The release of a sample will be in
accordance with, and subject to, the
bond and return requirements of
paragraph (c) of this section. The
disclosure may include any serial
numbers, dates of manufacture, lot
codes, batch numbers, universal product
codes, or other identifying markings
appearing on the merchandise or its
retail packaging (including labels), in
alphanumeric or other formats.
(4) Disclosure to eligible person of
limited importation information. From
the time merchandise is presented for
examination, CBP may disclose to the
eligible person limited importation
information in order to obtain assistance
in determining whether an imported
article violates the DMCA. If the
information is unavailable at the time
the notice of detention is issued, CBP
may release the information after
issuance of the notice of detention. The
limited importation information CBP
may disclose to the eligible person
consists of:
(i) The date of importation;
(ii) The port of entry;
(iii) The description of the
merchandise, for merchandise not yet
detained, from the paper or electronic
equivalent of the entry (as defined in
§ 142.3(a)(1) or (b) of this chapter), the
CBP Form 7512, cargo manifest,
advance electronic information or other
entry document as appropriate, or, for
detained merchandise, from the notice
of detention;
(iv) The quantity, for merchandise not
yet detained, as declared on the paper
or electronic equivalent of the entry (as
defined in § 142.3(a)(1) or (b) of this
chapter), the CBP Form 7512, cargo
manifest, advance electronic
information, or other entry document as
appropriate, or, for detained
merchandise, from the notice of
detention; and
(v) The country of origin of the
merchandise.

_PROMPT 1:_
Answer these questions using the excerpt on CBP disclosures:
(a) The release of a sample is subject to the bond and return requirements of which paragraph?
(b) From what point may CBP disclose limited importation information to the eligible person?
(c) For detained merchandise, what document supplies the description of the merchandise?
The records are unrelated to the excerpt on CBP disclosures.

_SOURCE MATERIAL:_
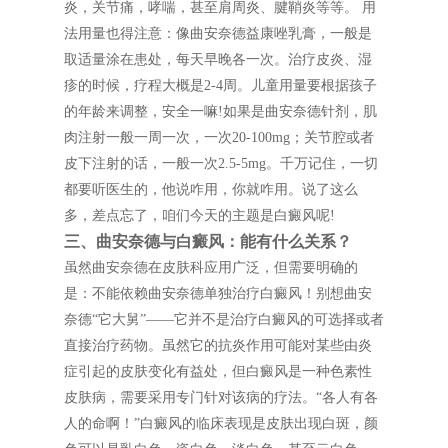
炎，关节痛，哮喘，甚至肩周炎、腱鞘炎等等。 用
法用量也得注意：像曲安奈德益康唑乳膏，一般是
取适量涂在患处，每天早晚各一次。治疗皮炎、湿
疹的时候，疗程大概是2-4周。儿童用量要根据孩子
的年龄来调整，安全一嘛!如果是曲安奈德针剂，肌
肉注射一般一周一次，一次20-100mg；关节腔或者
皮下注射的话，一般一次2.5-5mg。千万记住，一切
都要听医生的，他说咋用，你就咋用。说了这么
多，差点忘了，咱们今天的主题是白癜风呢!
三、曲安奈德与白癜风：能有什么关系？
虽然曲安奈德在皮肤科应用广泛，但需要明确的
是：不能依赖曲安奈德单独治疗白癜风！别想曲安
奈德“它大舅”——它并不是治疗白癜风的可选择或者
直接治疗药物。虽然它的抗炎作用可能对某些由炎
症引起的皮肤变化有益处，但白癜风是一种色素性
皮肤病，需要采用专门针对该病的疗法。“各人有各
人的命啊！”白癜风的临床表现是皮肤出现白斑，颜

_PROMPT 2:_ Please lay out the records in Block 1 as a numbered list, leaving out blank lines and the pictures.

_EXERCISE ANSWER 1:_
(a) Paragraph (c) of this section.
(b) From the time merchandise is presented for examination.
(c) The notice of detention.

_EXERCISE ANSWER 2:_
1. 炎，关节痛，哮喘，甚至肩周炎、腱鞘炎等等。 用
2. 法用量也得注意：像曲安奈德益康唑乳膏，一般是
3. 取适量涂在患处，每天早晚各一次。治疗皮炎、湿
4. 疹的时候，疗程大概是2-4周。儿童用量要根据孩子
5. 的年龄来调整，安全一嘛!如果是曲安奈德针剂，肌
6. 肉注射一般一周一次，一次20-100mg；关节腔或者
7. 皮下注射的话，一般一次2.5-5mg。千万记住，一切
8. 都要听医生的，他说咋用，你就咋用。说了这么
9. 多，差点忘了，咱们今天的主题是白癜风呢!
10. 三、曲安奈德与白癜风：能有什么关系？
11. 虽然曲安奈德在皮肤科应用广泛，但需要明确的
12. 是：不能依赖曲安奈德单独治疗白癜风！别想曲安
13. 奈德“它大舅”——它并不是治疗白癜风的可选择或者
14. 直接治疗药物。虽然它的抗炎作用可能对某些由炎
15. 症引起的皮肤变化有益处，但白癜风是一种色素性
16. 皮肤病，需要采用专门针对该病的疗法。“各人有各
17. 人的命啊！”白癜风的临床表现是皮肤出现白斑，颜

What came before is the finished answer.